IFAD states that the lives of rural women and men have already been deeply affected by the crisis caused by COVID-19 and that the situation is most difficult in Asia and the Pacific region, but that the situation is also worsening in the Middle East, North Africa, and Central Europe as well as in South America. and in the Caribbean.

The International Labor Organization (ILO) has estimated that 200 million people worldwide could lose their jobs as a result of the pandemic.

For example, the unemployment rate in the United States in September 2019 was about 3,5 percent, and according to data from May 2020, that rate would be about 14,7 percent, that is, close to 39 million Americans lost their jobs in just nine weeks , from the beginning of March to the end of April.

"The novel coronavirus disease (COVID-19) is attacking the core of societies, claiming lives and livelihoods. The potential long-term effects on the global economy and the economies of individual countries are dire.

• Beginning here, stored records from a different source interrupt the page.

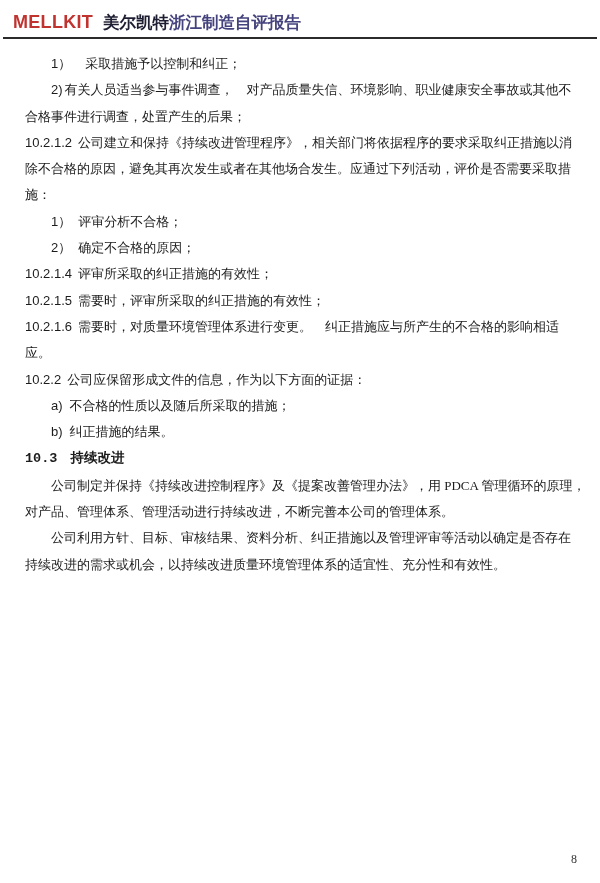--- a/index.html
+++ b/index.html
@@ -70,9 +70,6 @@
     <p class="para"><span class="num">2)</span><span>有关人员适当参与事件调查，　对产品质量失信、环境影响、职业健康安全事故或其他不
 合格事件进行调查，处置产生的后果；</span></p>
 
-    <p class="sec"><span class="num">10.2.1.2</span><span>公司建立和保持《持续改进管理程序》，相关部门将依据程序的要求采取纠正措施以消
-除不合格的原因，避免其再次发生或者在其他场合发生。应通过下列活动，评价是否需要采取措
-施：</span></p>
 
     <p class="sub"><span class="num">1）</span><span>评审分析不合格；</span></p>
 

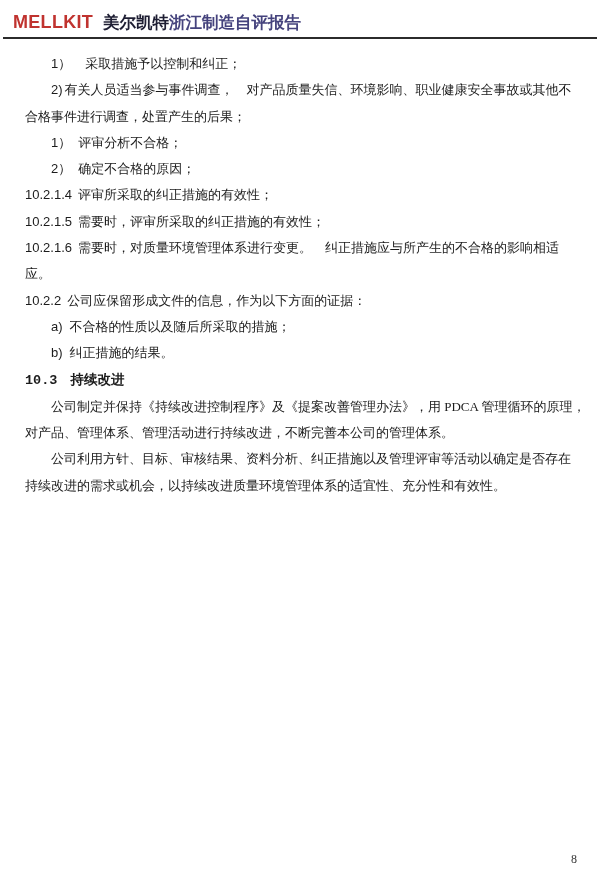--- a/index.html
+++ b/index.html
@@ -75,6 +75,7 @@
 
     <p class="sub"><span class="num">2）</span><span>确定不合格的原因；</span></p>
 
+    <p class="sub"><span class="num">3）</span><span>确定是否存在或可能发生类似的不合格；</span></p>
 
 
     <p class="sec"><span class="num">10.2.1.4</span><span>评审所采取的纠正措施的有效性；</span></p>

I call on everyone to act together in order to solve this impact and reduce the impact on people", warned the Secretary General of the United Nations, Antonio Guterres.

The Food and Agriculture Organization (FAO) of the United Nations, the International Fund for Agricultural Development (IFAD), the World Food Program (WFP) and the World Bank (WB) called in a joint statement on April 21 for the coordinated action of all the countries of the world, especially the richest countries and the community gathered in the G20. Among other things, they stated that "agriculture and agriculture-related logistics should be considered key and efforts should be intensified to ensure that food production and distribution chains function well, as well as to promote the production and availability of diverse, safe and nutritious food products for all".